## Exercise
Mark each statement yes or no against the passage on Ethiopia's 2010 elections, and quote the passage's deciding words for each. 1. About 87% of eligible voters cast ballots. 2. The final results were released on the 23rd May 2010. 3. An EPDRF win had not been expected.

## Passage

EPDRF’s
massive landslide victory does not under any stretch of the imagination portray
the swansong of multi-party democracy in Ethiopia.
10/0/2010
Ethiopia - an
oasis of peace and stability in a troubled Horn of Africa - held its fourth national
elections to the House of People’s Representatives and State Councils on the 23rd
May 2010. The turnout was huge by any
standard, as close to 32 million Ethiopians (87% of eligible voters) cast their
votes in 44.000 polling stations. The presence of Ethiopian Government invited European
Union (EU EOM) and African Union Observer Mission (AU EOM) as well as a large
army of local voluntary organizations and CSOs was conspicuous across the
nation. As preliminary results (final
result due on the 22nd June) started to be made public by a recently
souped-up National Electoral Board of Ethiopia (NEBE), the sheer size of
EPDRF’s landslide victory caught everyone by surprise. Though an EPDRF win was predicted, a tsunami
of such magnitude that it completely wiped-out Ethiopia’s goulash opposition
parties from the electoral map of Ethiopia at least for the life time of this
parliament, was deemed by many a futile exercise in surrealism.

## Raw records
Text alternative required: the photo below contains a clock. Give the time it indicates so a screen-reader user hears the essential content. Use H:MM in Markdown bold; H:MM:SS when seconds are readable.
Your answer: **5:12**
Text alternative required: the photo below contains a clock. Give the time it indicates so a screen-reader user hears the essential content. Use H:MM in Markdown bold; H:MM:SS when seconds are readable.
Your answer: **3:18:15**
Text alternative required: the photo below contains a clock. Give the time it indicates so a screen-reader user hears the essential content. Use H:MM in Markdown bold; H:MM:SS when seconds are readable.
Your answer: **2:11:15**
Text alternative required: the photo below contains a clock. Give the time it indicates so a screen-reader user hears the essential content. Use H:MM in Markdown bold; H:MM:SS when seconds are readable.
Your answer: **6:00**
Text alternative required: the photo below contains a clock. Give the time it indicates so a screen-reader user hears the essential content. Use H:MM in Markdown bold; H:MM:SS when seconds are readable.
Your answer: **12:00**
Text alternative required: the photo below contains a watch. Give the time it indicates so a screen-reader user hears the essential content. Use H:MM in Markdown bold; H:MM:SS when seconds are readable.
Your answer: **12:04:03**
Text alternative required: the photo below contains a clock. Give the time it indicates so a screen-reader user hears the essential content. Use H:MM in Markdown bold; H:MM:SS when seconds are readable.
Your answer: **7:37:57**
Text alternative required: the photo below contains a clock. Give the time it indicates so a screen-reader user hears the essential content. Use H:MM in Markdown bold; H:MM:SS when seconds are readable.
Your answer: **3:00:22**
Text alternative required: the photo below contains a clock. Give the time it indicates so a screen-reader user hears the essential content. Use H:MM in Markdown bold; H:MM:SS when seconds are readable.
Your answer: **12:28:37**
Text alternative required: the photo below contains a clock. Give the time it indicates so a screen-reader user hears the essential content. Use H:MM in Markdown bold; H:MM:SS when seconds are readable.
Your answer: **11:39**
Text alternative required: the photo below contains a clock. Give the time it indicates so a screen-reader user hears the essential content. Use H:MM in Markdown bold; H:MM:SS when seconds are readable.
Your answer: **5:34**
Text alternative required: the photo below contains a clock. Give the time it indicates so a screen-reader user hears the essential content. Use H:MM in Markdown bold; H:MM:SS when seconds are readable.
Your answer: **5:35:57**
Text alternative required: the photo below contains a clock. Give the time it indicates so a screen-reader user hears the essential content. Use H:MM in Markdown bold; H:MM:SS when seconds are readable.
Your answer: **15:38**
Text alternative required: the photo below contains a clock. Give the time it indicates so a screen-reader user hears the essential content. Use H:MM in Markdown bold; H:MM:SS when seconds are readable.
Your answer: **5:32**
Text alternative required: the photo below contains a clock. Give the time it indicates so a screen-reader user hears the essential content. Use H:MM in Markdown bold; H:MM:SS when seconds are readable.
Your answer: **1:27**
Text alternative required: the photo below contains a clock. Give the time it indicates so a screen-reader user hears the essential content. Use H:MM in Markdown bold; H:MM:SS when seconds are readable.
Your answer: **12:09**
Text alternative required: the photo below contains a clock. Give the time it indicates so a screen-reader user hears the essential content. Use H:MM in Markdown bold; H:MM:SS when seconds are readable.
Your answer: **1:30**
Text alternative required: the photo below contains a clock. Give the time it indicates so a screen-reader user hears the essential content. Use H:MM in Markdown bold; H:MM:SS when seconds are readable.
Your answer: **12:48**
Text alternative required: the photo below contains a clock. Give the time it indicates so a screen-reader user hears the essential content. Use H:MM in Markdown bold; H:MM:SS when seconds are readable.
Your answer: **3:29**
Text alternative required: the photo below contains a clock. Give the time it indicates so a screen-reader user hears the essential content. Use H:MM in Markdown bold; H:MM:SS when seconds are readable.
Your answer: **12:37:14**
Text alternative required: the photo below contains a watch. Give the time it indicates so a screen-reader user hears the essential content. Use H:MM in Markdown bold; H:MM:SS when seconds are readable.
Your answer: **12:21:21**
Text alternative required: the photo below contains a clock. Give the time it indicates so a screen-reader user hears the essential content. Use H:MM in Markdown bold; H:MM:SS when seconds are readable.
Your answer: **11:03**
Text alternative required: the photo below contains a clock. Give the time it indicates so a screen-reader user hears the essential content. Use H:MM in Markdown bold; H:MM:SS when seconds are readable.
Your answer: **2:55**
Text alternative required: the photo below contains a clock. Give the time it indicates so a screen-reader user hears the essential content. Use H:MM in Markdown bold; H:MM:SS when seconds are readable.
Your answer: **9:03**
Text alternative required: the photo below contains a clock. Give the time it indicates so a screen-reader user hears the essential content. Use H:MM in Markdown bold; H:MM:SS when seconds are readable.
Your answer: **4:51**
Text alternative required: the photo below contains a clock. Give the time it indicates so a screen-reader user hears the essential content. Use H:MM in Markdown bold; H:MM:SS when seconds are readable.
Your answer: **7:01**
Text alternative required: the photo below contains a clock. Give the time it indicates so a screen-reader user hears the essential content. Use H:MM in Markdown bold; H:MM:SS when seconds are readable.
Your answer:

## Task solution
1. Yes: "close to 32 million Ethiopians (87% of eligible voters) cast their votes"
2. No: "final result due on the 22nd June"
3. No: "Though an EPDRF win was predicted"